WORK ORDER: Gather every line of the material below that contains the string "attachments", where case counts.

Dataset entries:
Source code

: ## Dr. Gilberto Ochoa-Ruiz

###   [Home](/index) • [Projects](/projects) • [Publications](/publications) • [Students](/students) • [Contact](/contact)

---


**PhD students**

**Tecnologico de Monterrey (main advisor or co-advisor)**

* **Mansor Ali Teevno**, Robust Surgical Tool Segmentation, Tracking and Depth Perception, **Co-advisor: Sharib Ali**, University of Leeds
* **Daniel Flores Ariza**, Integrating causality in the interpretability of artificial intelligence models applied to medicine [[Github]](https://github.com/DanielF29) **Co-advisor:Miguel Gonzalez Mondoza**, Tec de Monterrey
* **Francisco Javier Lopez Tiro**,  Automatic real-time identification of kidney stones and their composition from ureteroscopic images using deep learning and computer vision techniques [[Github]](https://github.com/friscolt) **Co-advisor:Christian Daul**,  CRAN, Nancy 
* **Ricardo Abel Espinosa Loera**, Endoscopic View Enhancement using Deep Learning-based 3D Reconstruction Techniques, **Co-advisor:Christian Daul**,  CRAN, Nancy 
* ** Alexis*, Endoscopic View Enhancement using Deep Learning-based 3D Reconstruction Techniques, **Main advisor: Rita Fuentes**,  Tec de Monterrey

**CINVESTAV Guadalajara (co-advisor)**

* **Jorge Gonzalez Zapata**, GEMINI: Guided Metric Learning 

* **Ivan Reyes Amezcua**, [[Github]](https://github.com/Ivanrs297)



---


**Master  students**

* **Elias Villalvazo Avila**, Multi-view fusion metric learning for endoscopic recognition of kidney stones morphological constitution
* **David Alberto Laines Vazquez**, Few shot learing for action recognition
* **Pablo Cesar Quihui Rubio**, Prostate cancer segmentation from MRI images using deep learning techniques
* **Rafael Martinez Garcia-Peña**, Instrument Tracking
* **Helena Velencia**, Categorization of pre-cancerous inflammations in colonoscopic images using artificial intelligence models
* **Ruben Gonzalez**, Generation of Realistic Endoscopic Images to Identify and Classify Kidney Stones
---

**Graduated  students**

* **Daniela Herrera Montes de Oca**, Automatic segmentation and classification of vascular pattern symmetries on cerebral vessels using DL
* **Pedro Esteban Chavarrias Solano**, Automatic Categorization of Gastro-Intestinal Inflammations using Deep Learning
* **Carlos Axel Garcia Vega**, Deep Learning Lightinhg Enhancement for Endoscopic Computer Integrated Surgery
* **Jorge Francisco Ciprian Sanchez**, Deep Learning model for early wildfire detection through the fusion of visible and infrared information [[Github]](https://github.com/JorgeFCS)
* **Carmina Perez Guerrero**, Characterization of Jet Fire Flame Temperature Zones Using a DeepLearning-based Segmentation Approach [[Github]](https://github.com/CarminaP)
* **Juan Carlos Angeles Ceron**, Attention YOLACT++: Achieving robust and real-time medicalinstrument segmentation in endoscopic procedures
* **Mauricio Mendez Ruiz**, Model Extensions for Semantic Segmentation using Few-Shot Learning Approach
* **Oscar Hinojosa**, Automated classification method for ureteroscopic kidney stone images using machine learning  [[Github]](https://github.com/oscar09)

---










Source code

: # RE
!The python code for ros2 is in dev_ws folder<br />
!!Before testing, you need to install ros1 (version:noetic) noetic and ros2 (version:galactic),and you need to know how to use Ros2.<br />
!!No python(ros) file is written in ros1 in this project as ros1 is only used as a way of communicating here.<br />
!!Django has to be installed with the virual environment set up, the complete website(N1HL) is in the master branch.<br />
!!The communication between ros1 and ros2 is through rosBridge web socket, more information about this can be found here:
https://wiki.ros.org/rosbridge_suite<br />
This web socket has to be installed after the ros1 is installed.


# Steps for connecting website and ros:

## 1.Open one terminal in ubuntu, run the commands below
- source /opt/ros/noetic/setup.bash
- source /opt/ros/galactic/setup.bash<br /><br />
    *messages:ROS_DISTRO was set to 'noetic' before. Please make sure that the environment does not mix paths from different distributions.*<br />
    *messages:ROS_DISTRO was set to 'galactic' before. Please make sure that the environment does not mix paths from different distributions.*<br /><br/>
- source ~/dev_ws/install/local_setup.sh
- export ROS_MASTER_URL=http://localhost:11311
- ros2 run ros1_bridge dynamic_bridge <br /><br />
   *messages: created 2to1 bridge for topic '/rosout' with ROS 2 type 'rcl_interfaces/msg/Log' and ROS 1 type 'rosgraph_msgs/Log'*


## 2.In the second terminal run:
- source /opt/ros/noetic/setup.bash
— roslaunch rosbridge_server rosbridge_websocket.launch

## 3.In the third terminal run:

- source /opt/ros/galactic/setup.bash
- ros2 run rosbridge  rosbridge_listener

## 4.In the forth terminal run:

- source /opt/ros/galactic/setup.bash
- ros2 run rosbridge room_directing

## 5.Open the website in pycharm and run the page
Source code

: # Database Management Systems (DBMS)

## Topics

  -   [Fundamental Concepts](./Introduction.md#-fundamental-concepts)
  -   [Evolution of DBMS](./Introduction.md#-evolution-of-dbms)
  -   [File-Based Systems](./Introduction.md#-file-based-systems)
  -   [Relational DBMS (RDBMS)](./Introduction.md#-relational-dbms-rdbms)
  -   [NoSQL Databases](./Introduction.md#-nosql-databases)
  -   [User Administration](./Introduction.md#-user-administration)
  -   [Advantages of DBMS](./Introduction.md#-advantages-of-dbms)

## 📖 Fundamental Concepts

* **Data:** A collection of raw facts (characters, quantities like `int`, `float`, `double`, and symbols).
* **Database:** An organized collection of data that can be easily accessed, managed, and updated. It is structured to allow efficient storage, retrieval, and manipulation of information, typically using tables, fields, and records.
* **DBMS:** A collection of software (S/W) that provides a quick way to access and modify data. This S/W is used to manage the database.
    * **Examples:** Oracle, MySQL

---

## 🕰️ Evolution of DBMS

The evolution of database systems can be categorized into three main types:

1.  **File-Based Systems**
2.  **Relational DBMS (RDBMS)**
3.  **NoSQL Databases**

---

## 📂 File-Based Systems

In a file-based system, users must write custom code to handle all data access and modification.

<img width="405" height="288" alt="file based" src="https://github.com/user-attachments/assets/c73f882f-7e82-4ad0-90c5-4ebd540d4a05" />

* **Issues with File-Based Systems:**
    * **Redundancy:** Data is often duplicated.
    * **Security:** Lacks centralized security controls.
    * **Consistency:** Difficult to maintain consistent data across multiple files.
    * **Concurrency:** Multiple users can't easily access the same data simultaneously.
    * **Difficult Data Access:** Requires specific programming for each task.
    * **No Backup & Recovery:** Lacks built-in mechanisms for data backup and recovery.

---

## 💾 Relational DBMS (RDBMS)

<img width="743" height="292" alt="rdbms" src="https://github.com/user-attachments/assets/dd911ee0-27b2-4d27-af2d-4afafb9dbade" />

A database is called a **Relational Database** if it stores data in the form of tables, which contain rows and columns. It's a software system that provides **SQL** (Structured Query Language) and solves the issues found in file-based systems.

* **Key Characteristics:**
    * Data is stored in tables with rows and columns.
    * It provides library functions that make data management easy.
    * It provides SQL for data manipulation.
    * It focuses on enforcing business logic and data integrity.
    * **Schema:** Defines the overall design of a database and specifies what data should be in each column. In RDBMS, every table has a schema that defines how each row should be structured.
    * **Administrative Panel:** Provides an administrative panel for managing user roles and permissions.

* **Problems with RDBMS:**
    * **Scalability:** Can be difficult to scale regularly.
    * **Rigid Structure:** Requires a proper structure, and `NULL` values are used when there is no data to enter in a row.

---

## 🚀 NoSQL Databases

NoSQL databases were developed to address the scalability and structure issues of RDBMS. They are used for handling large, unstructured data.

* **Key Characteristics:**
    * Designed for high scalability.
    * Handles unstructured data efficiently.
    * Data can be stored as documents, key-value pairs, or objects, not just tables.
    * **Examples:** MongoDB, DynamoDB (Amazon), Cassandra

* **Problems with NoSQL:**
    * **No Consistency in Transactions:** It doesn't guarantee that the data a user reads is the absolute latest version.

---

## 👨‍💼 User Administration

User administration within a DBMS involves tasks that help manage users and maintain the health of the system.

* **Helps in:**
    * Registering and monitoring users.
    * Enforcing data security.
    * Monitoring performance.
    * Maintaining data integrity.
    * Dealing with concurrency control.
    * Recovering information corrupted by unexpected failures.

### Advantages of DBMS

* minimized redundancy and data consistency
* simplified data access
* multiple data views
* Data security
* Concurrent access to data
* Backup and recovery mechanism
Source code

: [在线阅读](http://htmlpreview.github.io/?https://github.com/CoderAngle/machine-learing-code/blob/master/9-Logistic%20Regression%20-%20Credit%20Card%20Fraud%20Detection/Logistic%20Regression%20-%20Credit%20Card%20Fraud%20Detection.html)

SOLUTION FOR THIS EXERCISE:
<img width="405" height="288" alt="file based" src="https://github.com/user-attachments/assets/c73f882f-7e82-4ad0-90c5-4ebd540d4a05" />
<img width="743" height="292" alt="rdbms" src="https://github.com/user-attachments/assets/dd911ee0-27b2-4d27-af2d-4afafb9dbade" />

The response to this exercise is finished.